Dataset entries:
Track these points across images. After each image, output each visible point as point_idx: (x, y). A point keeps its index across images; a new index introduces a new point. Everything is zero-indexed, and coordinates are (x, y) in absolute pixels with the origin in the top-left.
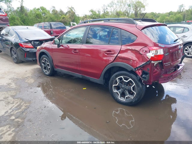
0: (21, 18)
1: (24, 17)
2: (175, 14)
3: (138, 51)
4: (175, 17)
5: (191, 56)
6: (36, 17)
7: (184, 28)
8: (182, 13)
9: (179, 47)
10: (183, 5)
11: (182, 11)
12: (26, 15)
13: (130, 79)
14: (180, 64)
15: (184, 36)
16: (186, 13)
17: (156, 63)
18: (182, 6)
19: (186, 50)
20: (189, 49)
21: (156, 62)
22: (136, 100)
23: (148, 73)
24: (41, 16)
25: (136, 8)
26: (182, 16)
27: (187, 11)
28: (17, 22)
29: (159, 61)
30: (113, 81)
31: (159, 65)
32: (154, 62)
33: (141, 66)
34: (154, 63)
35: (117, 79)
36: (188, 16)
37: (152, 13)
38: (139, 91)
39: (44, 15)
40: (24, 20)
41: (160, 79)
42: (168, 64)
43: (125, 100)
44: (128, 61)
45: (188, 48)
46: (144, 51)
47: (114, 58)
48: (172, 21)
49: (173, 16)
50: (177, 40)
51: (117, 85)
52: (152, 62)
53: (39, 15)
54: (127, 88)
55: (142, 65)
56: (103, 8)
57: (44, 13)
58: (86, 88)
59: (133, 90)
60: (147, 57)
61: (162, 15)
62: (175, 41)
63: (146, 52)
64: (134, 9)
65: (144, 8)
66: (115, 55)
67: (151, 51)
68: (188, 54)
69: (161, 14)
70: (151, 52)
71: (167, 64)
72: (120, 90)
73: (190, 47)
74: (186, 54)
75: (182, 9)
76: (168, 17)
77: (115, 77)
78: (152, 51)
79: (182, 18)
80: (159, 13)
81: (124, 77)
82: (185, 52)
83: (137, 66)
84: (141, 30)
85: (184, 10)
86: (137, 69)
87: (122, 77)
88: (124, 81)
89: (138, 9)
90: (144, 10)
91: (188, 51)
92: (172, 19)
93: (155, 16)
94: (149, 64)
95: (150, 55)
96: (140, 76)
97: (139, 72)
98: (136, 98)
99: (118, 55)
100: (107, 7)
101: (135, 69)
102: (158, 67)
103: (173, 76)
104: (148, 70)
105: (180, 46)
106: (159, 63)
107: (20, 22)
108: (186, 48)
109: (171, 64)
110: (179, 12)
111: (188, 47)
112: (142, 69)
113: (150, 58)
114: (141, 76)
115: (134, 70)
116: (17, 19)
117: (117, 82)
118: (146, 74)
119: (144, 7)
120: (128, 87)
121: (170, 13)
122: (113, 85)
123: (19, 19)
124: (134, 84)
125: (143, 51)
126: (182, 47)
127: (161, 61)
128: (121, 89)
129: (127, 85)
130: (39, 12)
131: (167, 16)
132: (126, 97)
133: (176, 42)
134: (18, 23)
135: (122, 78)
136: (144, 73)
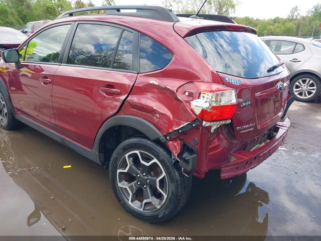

Directions: Leave out the pictures, and retype exactly the lines from the one containing "87: (122, 77)" through the final line of the data.

Answer for this exercise:
87: (122, 77)
88: (124, 81)
89: (138, 9)
90: (144, 10)
91: (188, 51)
92: (172, 19)
93: (155, 16)
94: (149, 64)
95: (150, 55)
96: (140, 76)
97: (139, 72)
98: (136, 98)
99: (118, 55)
100: (107, 7)
101: (135, 69)
102: (158, 67)
103: (173, 76)
104: (148, 70)
105: (180, 46)
106: (159, 63)
107: (20, 22)
108: (186, 48)
109: (171, 64)
110: (179, 12)
111: (188, 47)
112: (142, 69)
113: (150, 58)
114: (141, 76)
115: (134, 70)
116: (17, 19)
117: (117, 82)
118: (146, 74)
119: (144, 7)
120: (128, 87)
121: (170, 13)
122: (113, 85)
123: (19, 19)
124: (134, 84)
125: (143, 51)
126: (182, 47)
127: (161, 61)
128: (121, 89)
129: (127, 85)
130: (39, 12)
131: (167, 16)
132: (126, 97)
133: (176, 42)
134: (18, 23)
135: (122, 78)
136: (144, 73)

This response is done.